Kathleen Lynn’s main claim to fame is her establishment of St Ultan’s Hospital for Infants with her great friend Madeleine ffrench-Mullen in 1919.
Lynn was the Mayo-born daughter of a Church of Ireland clergyman. In 1899, aged 25, she graduated from the Royal University of Ireland, having studied at the Catholic University Medical School. As a doctor she could commit a man to an asylum, thereby depriving him of the vote, but could not vote herself.
Like many of her class and generation she was politicised by the suffrage movement, joining both the Irish Women’s Suffrage and Local Government Association and the militant, British-based Women’s Social and Political Union. James Connolly’s brand of socialism and Helena Molony’s trade unionism converted her to republicanism, and she showed her mettle as commander of the City Hall Garrison during the 1916 Rising, and as chief medical officer of the Irish Citizen Army. After imprisonment in Kilmainham Jail, she became vice-president of Sinn Féin, eventually being elected a TD in 1923.

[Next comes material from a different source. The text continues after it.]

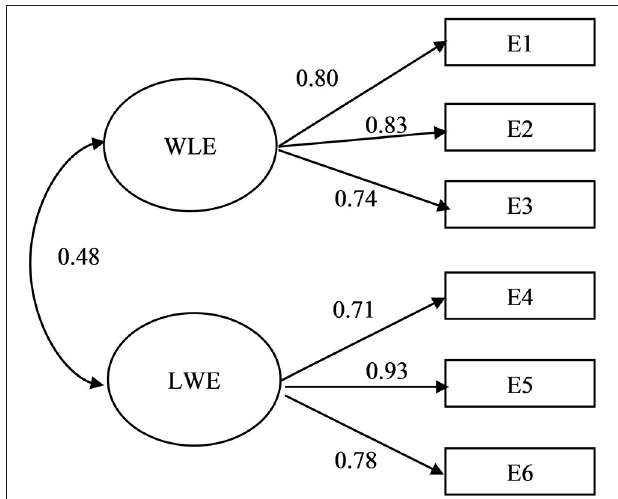
FIGURE 1 | Factor loading/correlations for a two-factor model of enrichment for men.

Her greatest work lay in medicine, working on behalf of her patients in her Rathmines practice and at St Ultan’s.
As a hospital that favoured female doctors, St Ultan’s forged a distinctive ethos and was the first hospital to provide the BCG vaccination, which prevented TB. Lynn’s colleague, Dr Dorothy Stopford-Price, pioneered its use. While politically unsuccessful, losing her seat in 1927, Lynn’s professional work enabled her to serve others, and she is remembered with affection. Lynn was buried with full military honours in 1955.